Negli ultimi giorni un'immagine generata con l'intelligenza artificiale ha scosso i social media. Tuttavia, la popolarità di questa immagine ha sollevato polemiche sull'uso dell'intelligenza artificiale per raccontare eventi attuali

All Eyes On Rafah.jpg

"All eyes on Rafah". Uno slogan che sta dominando i feed di Instagram, grazie alla viralità di una immagine generata con l’intelligenza artificiale che in pochi giorni ha ottenuto oltre 40 milioni di condivisioni, catalizzando l'attenzione globale sulla situazione in Palestina. 

La foto raffigura una tendopoli nella città di Rafah, situata nella Striscia di Gaza, e mostra pacchi di aiuti umanitari che formano appiunto la scritta "All eyes on Rafah". A ideare l'immagine sarebbe stato un fotografo malese conosciuto online come Chaa, che ha creato l'immagine per sensibilizzare il mondo sul bombardamento israeliano del 27 maggio, che ha causato la morte di 45 sfollati, inclusi diversi bambini.
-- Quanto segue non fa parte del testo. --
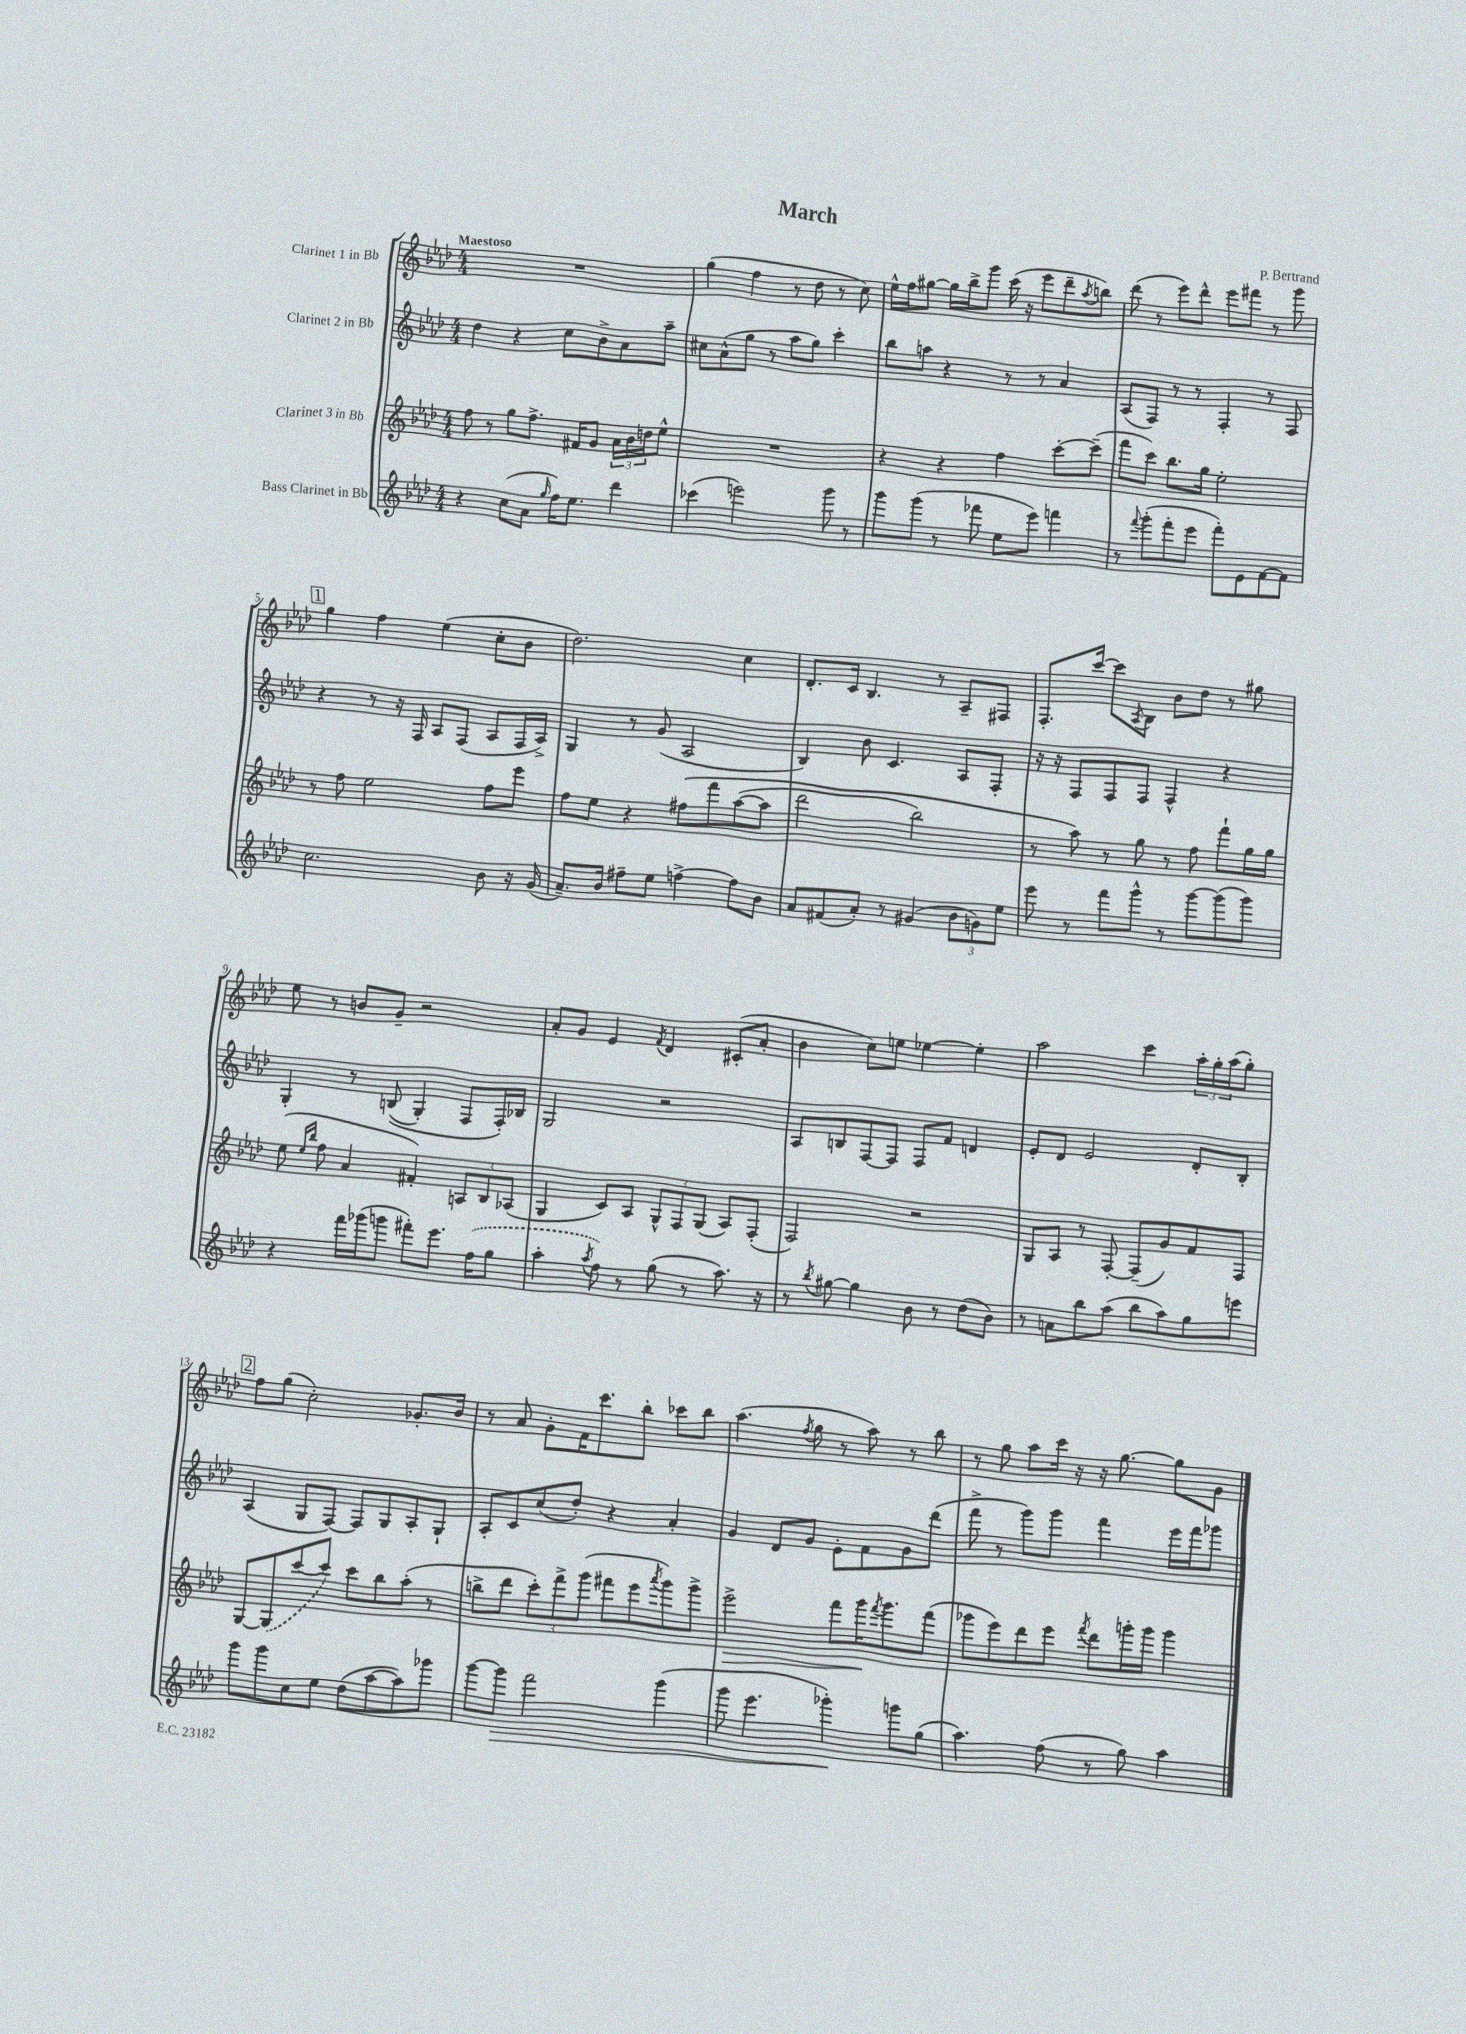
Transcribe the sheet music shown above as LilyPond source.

Prima di questa creazione, Chaa aveva solo poche migliaia di follower su Instagram, ma grazie alla viralità dell'immagine, il suo seguito è schizzato oltre i 25 mila.
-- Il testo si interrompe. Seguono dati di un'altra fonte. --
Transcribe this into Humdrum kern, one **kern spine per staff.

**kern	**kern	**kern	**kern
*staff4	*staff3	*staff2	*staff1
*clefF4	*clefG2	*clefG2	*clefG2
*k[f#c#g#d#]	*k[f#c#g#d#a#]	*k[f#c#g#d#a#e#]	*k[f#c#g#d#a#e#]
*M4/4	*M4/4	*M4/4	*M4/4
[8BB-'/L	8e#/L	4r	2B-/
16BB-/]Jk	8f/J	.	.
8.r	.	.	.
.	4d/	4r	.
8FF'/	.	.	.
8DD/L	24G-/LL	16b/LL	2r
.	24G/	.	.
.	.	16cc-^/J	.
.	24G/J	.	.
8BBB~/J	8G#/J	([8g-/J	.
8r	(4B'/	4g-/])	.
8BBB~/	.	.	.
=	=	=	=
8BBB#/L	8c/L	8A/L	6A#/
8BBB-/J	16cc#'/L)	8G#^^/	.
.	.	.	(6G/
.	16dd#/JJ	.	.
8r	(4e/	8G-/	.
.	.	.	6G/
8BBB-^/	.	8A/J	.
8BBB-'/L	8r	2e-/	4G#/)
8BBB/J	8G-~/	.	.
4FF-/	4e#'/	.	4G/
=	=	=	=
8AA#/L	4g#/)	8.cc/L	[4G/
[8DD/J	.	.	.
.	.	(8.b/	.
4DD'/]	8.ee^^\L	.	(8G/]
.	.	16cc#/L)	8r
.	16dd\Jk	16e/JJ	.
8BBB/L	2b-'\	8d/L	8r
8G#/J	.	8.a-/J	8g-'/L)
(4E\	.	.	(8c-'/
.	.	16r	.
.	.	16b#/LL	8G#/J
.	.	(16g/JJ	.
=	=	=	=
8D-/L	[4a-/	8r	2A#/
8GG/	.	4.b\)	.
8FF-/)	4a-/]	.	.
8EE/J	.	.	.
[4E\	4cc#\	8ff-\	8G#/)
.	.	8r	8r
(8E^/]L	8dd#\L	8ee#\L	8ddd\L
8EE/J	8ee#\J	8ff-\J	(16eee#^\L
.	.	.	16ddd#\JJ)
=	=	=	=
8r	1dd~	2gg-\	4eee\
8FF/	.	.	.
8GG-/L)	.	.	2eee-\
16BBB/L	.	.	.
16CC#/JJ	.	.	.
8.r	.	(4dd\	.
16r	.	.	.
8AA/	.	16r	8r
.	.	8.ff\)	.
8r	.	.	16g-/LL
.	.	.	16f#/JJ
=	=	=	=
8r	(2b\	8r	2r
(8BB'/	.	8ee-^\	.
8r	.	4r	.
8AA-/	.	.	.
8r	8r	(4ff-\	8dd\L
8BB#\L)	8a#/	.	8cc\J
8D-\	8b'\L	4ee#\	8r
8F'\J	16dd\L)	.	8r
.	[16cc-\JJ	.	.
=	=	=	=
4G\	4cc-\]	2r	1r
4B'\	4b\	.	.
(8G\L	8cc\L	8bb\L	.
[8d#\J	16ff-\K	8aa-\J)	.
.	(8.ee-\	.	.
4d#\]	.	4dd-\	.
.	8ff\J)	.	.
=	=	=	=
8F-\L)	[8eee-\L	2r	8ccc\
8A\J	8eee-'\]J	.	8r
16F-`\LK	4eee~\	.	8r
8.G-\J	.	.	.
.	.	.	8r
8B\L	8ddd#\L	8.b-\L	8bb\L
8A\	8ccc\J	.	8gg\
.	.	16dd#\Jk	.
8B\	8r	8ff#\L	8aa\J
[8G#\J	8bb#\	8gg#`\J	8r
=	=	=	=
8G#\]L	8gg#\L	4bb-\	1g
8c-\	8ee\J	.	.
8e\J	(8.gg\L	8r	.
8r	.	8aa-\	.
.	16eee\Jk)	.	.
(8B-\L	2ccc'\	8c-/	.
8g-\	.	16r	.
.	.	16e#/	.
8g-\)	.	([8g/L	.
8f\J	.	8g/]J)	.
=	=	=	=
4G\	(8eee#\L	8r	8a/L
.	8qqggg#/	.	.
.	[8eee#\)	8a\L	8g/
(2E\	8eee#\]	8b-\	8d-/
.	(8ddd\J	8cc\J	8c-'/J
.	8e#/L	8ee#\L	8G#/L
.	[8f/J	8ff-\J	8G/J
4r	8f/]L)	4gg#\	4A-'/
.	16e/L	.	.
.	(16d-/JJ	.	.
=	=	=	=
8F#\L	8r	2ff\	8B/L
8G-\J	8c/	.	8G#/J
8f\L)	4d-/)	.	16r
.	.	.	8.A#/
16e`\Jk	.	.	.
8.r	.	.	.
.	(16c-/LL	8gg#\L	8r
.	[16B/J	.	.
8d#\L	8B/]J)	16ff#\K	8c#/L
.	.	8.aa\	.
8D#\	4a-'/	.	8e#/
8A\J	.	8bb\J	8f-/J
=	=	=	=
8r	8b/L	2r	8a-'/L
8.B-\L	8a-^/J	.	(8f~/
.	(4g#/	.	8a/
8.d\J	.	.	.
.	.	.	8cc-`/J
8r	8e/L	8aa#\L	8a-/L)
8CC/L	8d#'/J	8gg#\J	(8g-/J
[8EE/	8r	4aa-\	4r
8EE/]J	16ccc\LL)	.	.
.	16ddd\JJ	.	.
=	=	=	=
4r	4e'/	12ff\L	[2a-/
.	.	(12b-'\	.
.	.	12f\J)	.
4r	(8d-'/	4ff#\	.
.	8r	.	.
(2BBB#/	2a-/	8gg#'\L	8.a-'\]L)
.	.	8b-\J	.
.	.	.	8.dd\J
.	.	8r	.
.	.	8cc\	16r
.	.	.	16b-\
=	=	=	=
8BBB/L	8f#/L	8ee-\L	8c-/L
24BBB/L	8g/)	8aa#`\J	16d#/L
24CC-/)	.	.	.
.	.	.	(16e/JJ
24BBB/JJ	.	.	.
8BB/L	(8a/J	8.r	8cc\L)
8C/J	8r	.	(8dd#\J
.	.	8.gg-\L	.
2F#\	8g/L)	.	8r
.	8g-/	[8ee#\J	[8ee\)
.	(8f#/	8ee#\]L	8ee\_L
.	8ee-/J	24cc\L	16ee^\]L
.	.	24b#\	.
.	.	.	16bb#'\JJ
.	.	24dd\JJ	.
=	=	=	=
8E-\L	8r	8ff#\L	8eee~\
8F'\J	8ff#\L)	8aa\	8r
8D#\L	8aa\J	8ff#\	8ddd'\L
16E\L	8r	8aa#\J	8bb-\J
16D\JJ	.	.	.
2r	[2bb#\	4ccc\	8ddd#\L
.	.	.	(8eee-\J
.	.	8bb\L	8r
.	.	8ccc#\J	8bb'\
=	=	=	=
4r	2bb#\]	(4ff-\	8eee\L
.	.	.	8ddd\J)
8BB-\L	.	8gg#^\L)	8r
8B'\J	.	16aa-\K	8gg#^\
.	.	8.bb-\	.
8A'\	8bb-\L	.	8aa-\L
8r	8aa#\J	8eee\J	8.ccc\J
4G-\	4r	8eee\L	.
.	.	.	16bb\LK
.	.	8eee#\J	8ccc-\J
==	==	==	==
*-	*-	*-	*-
Tanti sono anche i personaggi noti che hanno contribuito alla popolarità dell’iniziativa. Tra le condivisioni più note ci sono quelle dei calciatori Rafael Leao e Marcos Thuram. Tuttavia, se da una parte è innegabile che l'immagine "All eyes on Rafah" abbia svolto un ruolo significativo nel portare l'attenzione del mondo sulle sofferenze del popolo palestinese in un momento di grave crisi, allo stesso tempo la viralità di questa immagine ha sollevato in rete non poche polemiche sull'uso dell'intelligenza artificiale per creare rappresentazioni di eventi attuali.
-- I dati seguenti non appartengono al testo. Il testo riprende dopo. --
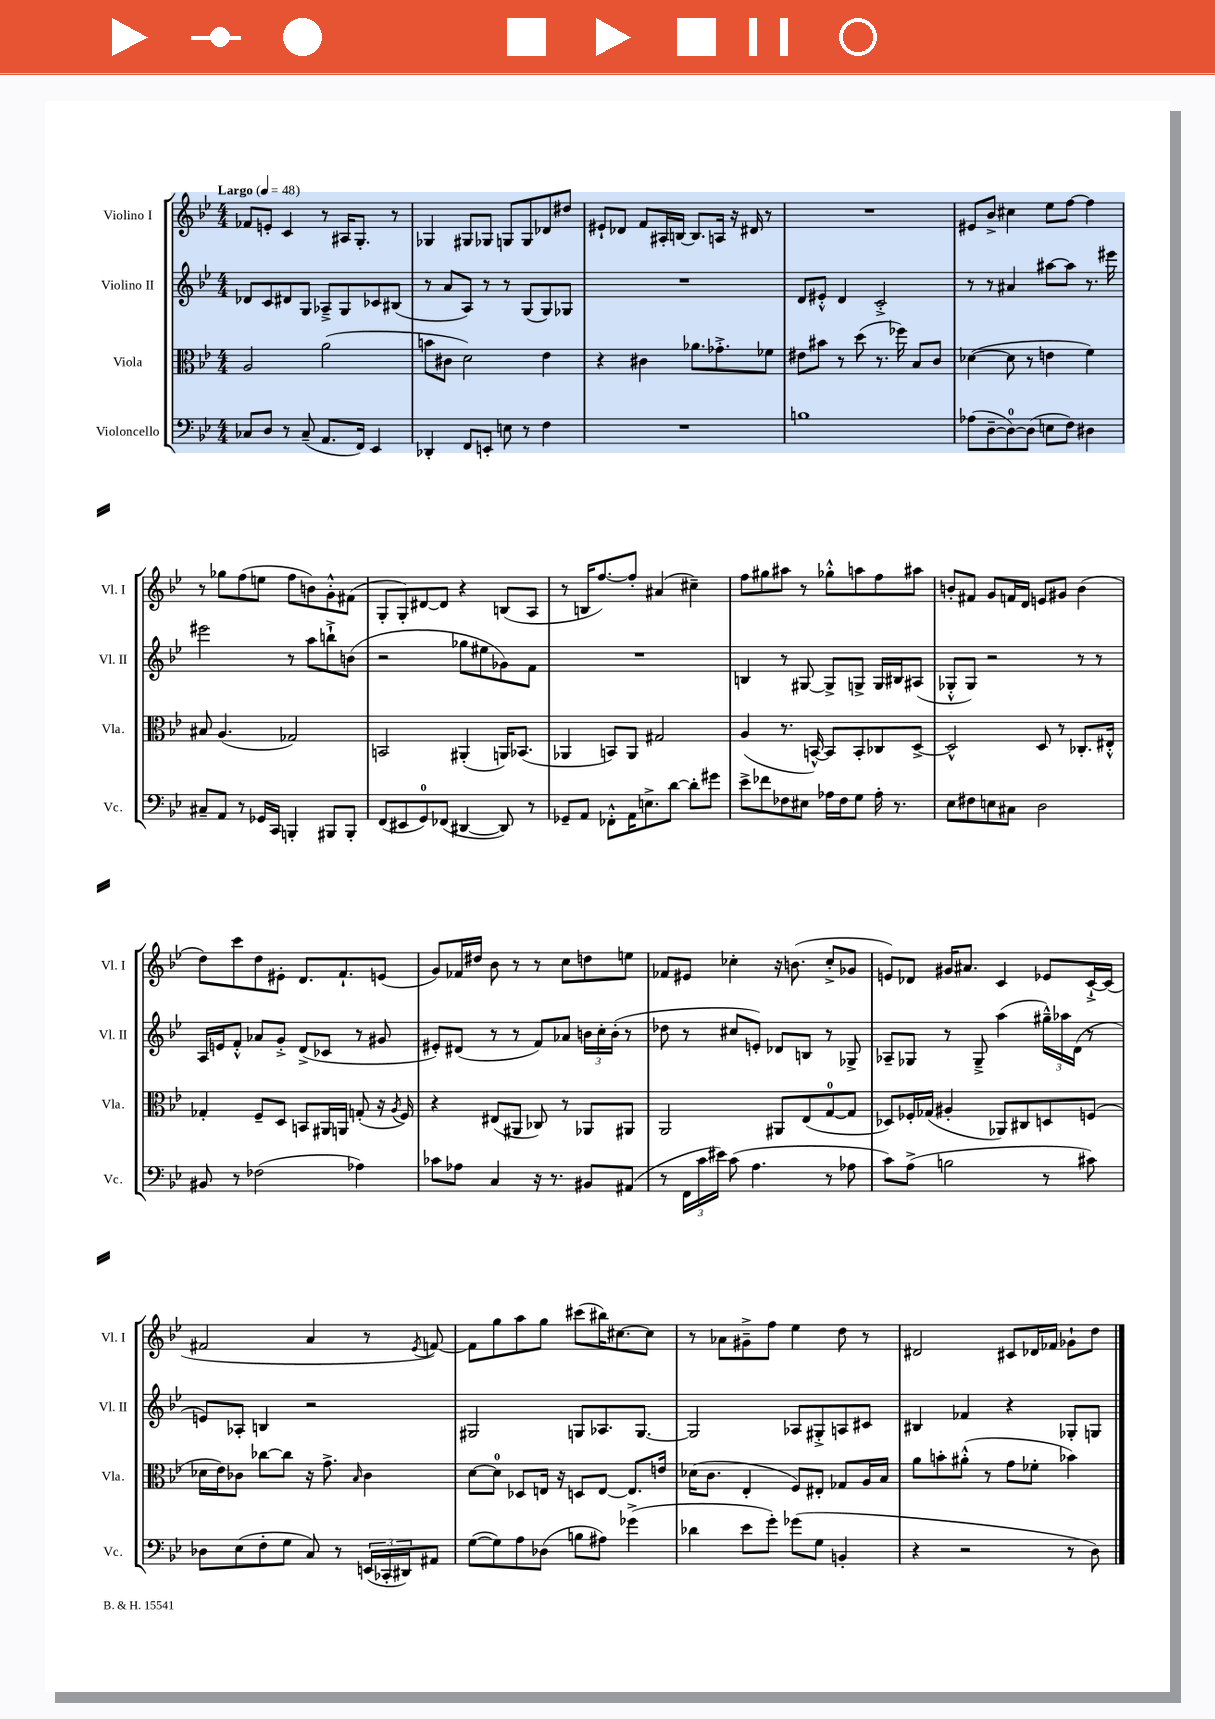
<<
\new StaffGroup <<
\new Staff = "s0" \with { instrumentName = "Violino I" shortInstrumentName = "Vl. I" } {
    \clef treble \key bes \major \numericTimeSignature \time 4/4 \tempo "Largo" 4 = 48
    fes'8 e'8-. c'4 r8 ais16 g8.-. r8 |
    ges4 gis8 ges8 g8 g8 des'8 dis''8 |
    eis'8-! des'8 f'8 ais16-. b16~ b8. a16 r16 dis'16 r8 |
    R1 |
    eis'8 bes'8-> cis''4 ees''8 f''8~ f''4 |
    r8 ges''8 f''8( e''8 f''8 b'8) g'8-.-^ fis'8( |
    g8-. g8-.) dis'8~ dis'8 r4 b8( a8 |
    r8 b16 f''8.~) f''8-. ais'4( cis''4--) |
    f''8 gis''8 ais''8 r8 ges''8-.-^ a''8 f''8 ais''8 |
    b'8-. fis'8 g'8 f'16 d'16 e'8 gis'8 b'4( |
    d''8) c'''8 d''8 eis'8-. d'8. f'8.-! e'8( |
    g'8) fes'16 dis''16 bes'8 r8 r8 c''8 d''8 e''8 |
    fes'8 eis'8 ces''4-. r16 b'8.( ces''8-.-> ges'8 |
    e'8) des'8 gis'16 ais'8. c'4 ees'8 c'16~-!-> c'16( |
    fis'2 a'4 r8 \acciaccatura { ees'8 } f'8~) |
    f'8 g''8 a''8 g''8 cis'''8( bis''16) cis''8.~ cis''8 |
    r8 aes'8 gis'8---> f''8 ees''4 d''8 r8 |
    dis'2 cis'8 des'16 fes'16 ges'8-! d''8 \bar "|." |
}
\new Staff = "s1" \with { instrumentName = "Violino II" shortInstrumentName = "Vl. II" } {
    \clef treble \key bes \major \numericTimeSignature \time 4/4
    des'8 c'8 dis'8 g8 aes8---> g8 ces'8 bis8( |
    r8 a'8 a8) r8 r8 g8( g8) ges8 |
    R1 |
    d'8 eis'8-.-^ d'4 c'2-.-> |
    r8 r8 ais'4 ais''8~ ais''8 r8. eis'''16 |
    eis'''2 r8 a''8 b''8-!-> b'8( |
    r2 ges''8 eis''8 ges'8) f'8 |
    R1 |
    b4 r8 gis8~ gis8-> g8-> g16 bis16 ais8( |
    ges8-.-^ ges8) r2 r8 r8 |
    a16 e'16 f'8-.-^ aes'8 g'8-.-> d'8->( ces'8 r8 gis'8 |
    eis'8-.) dis'8( r8 r8 f'8) aes'8 \tuplet 3/2 { b'16 c''16-. b'16-.( } r8 |
    des''8 r8 cis''8 e'8-.) des'8 b8 r8 ges8-> |
    aes8-- ges8 r8 ges8---> a''4( \tuplet 3/2 { gis''16---^) aes''16 d'16( } r8 |
    e'8) aes8-. b4 r2 |
    gis2 g8 aes8. g8.~ |
    g2 aes8 gis8-.-> a8 cis'8 |
    bis4 fes'4 r4 ges8-. g8 \bar "|." |
}
\new Staff = "s2" \with { instrumentName = "Viola" shortInstrumentName = "Vla." } {
    \clef alto \key bes \major \numericTimeSignature \time 4/4
    a2 a'2( |
    b'8 cis'8 d'2) ees'4 |
    r4 cis'4 aes'8. ges'8.-.-> fes'8 |
    eis'8 bis'8 r8 d''8( r8. fes''16) bes8 c'8 |
    des'4~( des'8 r8 e'4 f'4) |
    bis8 a4.( ges2) |
    b,2 ais,4-.( a,16) bes,8.( |
    aes,4 b,8) aes,8 gis2 |
    a4( r8. b,16~-^) b,8 b,8-. ces8 d8~-> |
    d2-^ d8 r8 ces8.-. eis16-.-^ |
    ges4-. f8-- d8 b,8 ais,16 a,16 g8-.( r16 \acciaccatura { a8 } f16) |
    r4 eis8( ais,8 ces8) r8 aes,8 ais,8 |
    a,2 ais,8 ees8( g8-0~ g8 |
    des8) fes16-. ges16( ais4-. aes,8) cis8 d8 f8( |
    des'16 ees'16) ces'8 ces''8~ ces''8 r16 g'8.-> \grace { bes16 } ces'4 |
    d'8~ d'8-0 des8 e16 r16 d8 e8~ e8. e'16 |
    des'16( c'8. ees4-. f8) eis8-. ges8 a16 bes16 |
    a'8 b'8-. ais'8-.-^( r8 g'8 fes'8-. bes'4) \bar "|." |
}
\new Staff = "s3" \with { instrumentName = "Violoncello" shortInstrumentName = "Vc." } {
    \clef bass \key bes \major \numericTimeSignature \time 4/4
    ces8 d8 r8 ces8--( a,8. f,16) ees,4 |
    des,4-. f,8 e,8-. e8 r8 f4 |
    R1 |
    b1 |
    aes8( d8~-- d8-0~) d8( e8 f8) dis4 |
    cis8-- a,8 r8 ges,16 c,16 b,,4-. bis,,8 bis,,8-. |
    f,8( eis,8 g,8-0) fes,8( dis,4~ dis,8) r8 |
    ges,8-- a,8 fes,8-.-^ a,16 e8.-> d'8~ d'8-. gis'8 |
    ees'8-> fes'8 fes8 eis8 aes16 fes16 g8 aes16-. r8. |
    ees8 fis8 e8 cis8 d2 |
    bis,8 r8 fes2( aes4) |
    ces'8 aes8 c4 r16 r8. bis,8 ais,8( |
    r8 \tuplet 3/2 { f,16 c'16 eis'16) } c'8( a4. r8 aes8 |
    c'8) a8->( b2 r8 cis'8) |
    des8 ees8( f8-. g8 c8) r8 \tuplet 3/2 { e,16( ces,16-. dis,16) } ais,8 |
    g8~( g8) a8 des8( b8 ais8) ges'4->( |
    des'4 ees'8 g'8-.) ges'8( g8 b,4-. |
    r4 r2 r8 d8) \bar "|." |
}
>>
>>
\layout { \context { \Score \remove "Bar_number_engraver" } }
Molti osservatori, infatti, sottolineano che l'uso di immagini artificiali potrebbe distogliere l'attenzione dalle vere testimonianze visive, alimentando l'algoritmo dei social media a identificare come "virali" contenuti non autentici. C’è poi il tema del conformismo di questo tipo di partecipazione, definito "clicktivism": lo sforzo minimo di condividere un post o una storia, infatti, può essere visto come un modo superficiale di dimostrare supporto, senza un reale impegno attivo o comprensione approfondita della causa. A maggior ragione se la storia in questione è creata con l’AI con il preciso scopo di stimolare empatia.